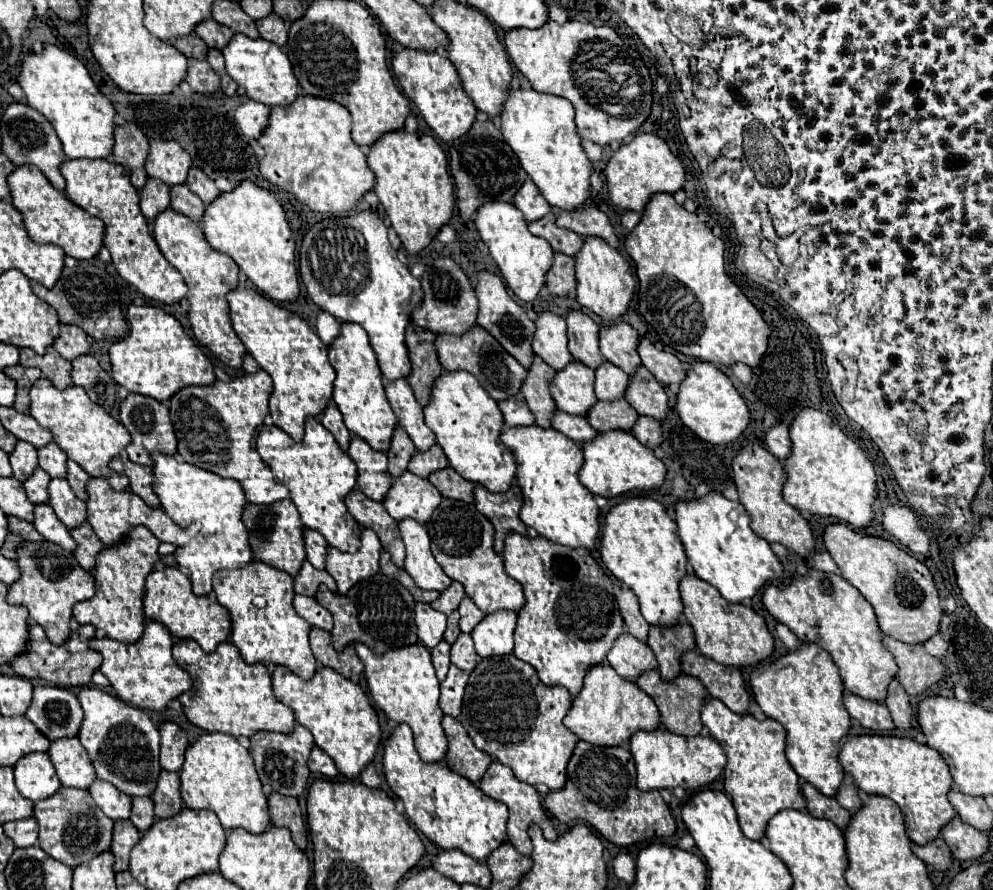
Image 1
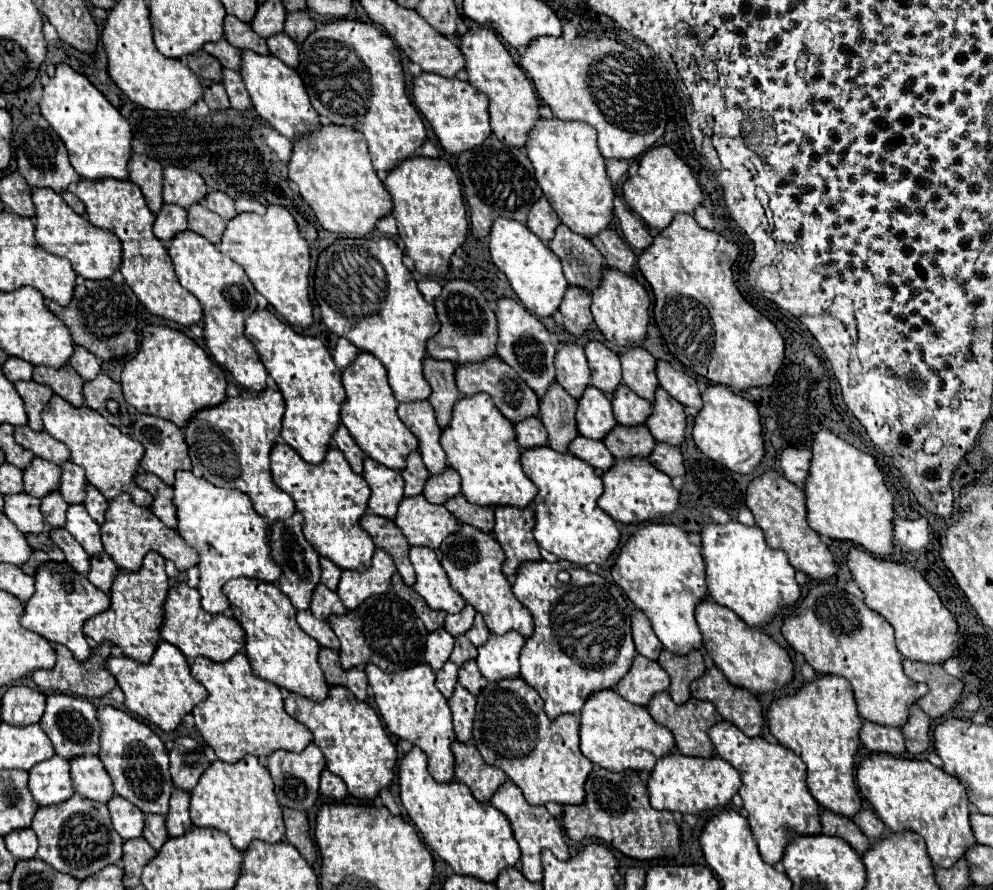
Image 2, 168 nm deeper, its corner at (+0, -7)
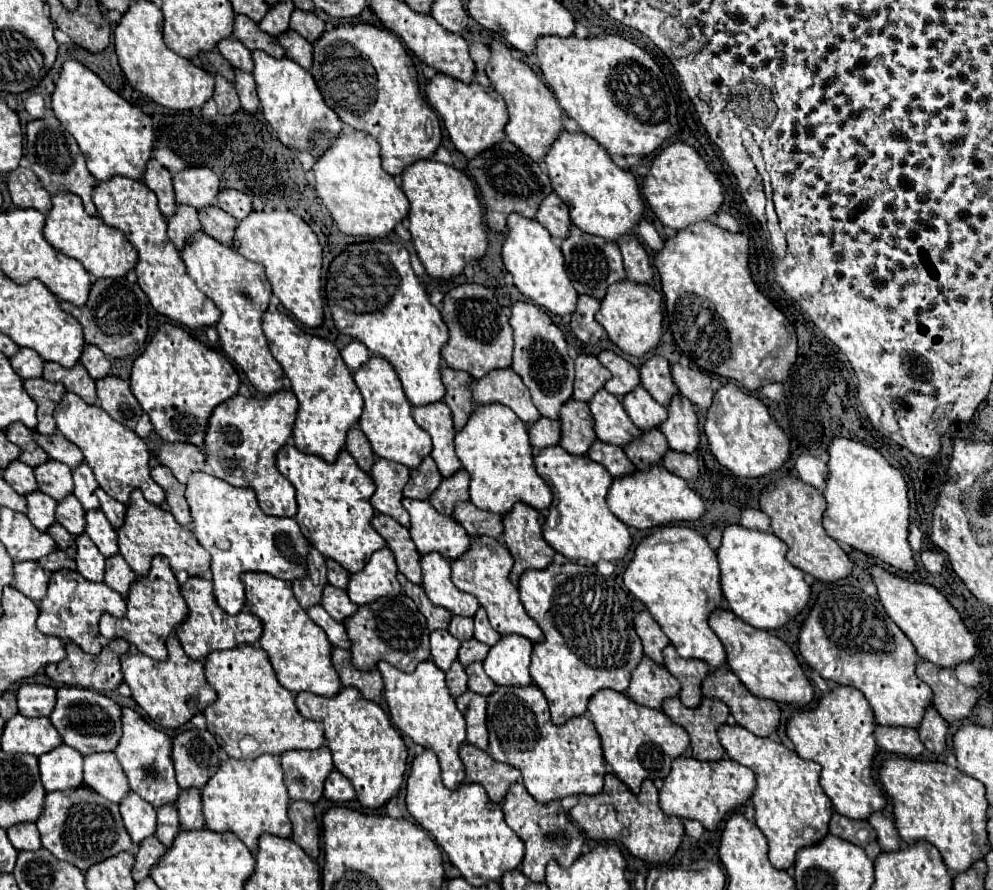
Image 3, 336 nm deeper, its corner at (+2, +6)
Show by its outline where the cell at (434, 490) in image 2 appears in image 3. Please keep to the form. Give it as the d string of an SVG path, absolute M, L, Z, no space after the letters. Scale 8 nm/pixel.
M465 469L455 471L451 477L443 477L439 487L429 497L431 505L447 515L453 513L453 505L457 501L465 499L469 499L469 473Z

# What is being asked:
Which lines hold the string "corner"? Copy all of them from the data above.

# Output:
Image 2, 168 nm deeper, its corner at (+0, -7)
Image 3, 336 nm deeper, its corner at (+2, +6)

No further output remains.